I feel that the whole multiple orgasm thing is god's way of saying "sorry for the childbirth deal"
I HAVE FLAVORED BLOW. THIS SHOULD NOT EXISIT.
Apparently it costs $70 to clean vomit off the side of our apartment building.
She pulled a wad of lint out of my bellybutton while she was blowing me. Said she's never seen anything like it. I've never gone soft so fast.
Restaurants Roasting People Who Gave Them Negative Yelp Reviews (25 Pics)
I will have you again some day my love.

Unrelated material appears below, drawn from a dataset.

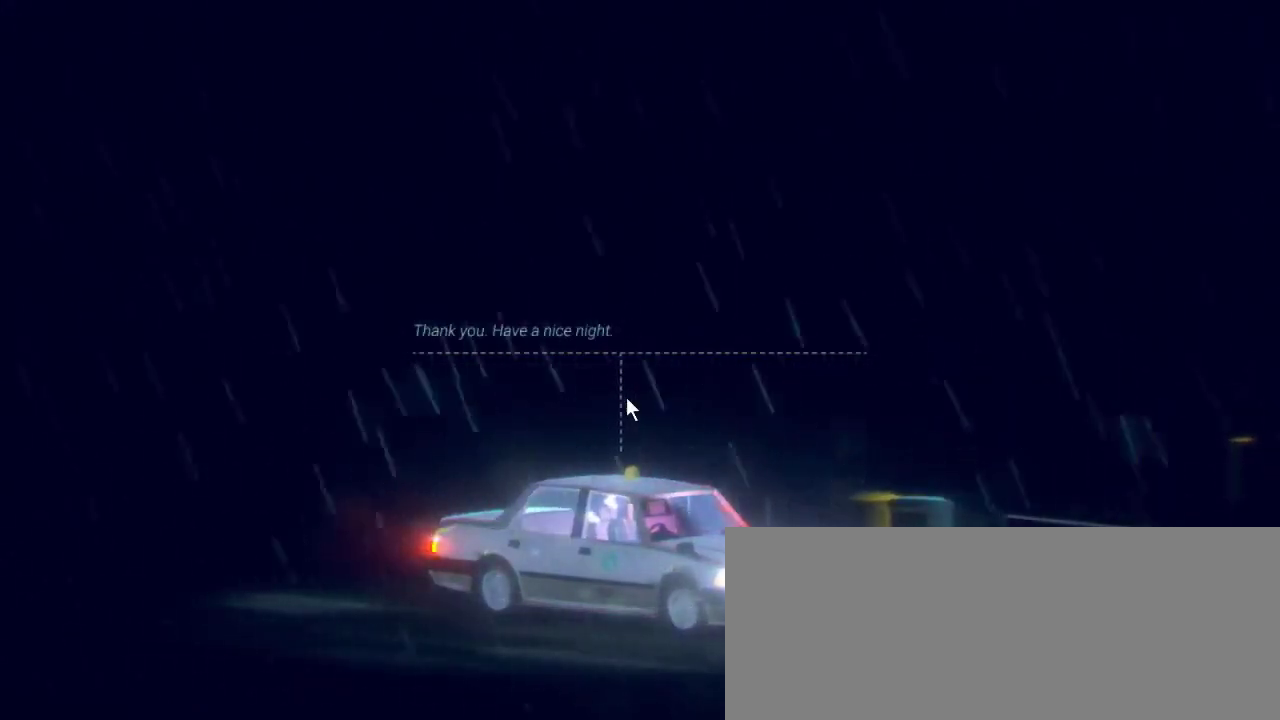
{"keys": [], "mouse": [], "events": [[133, "mouse_left", "down"], [300, "mouse_left", "up"]]}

And our divorce will be magnificent
I mean you would really have to try to not have fun at a party that doesn't require pants....
Everyone should know the rule that if your dicks touch during a threeway you just make lightsaber noises and move on.
Only you could make a stripper uncomfortable by eye fucking her too much.
Your the only person to come back from spring break with a non std related infection
Woman Posts Harassing DMs From Creep Online, Now He’s Upset Because People Told His Mom
I just found glitter from our Father's Day party on my balls this morning.
DAD WTF
Am I the only one who saw the used condom in the driveway this morning
He started talking about getting a puppy together. So of course I went down on him later
The playlist was "songs to sing in the shower". I literally got fucked to Footloose.
just saw two mice fucking on our bed...i think its time to find a new place to live
And then there was cum in my hair and he was making beans.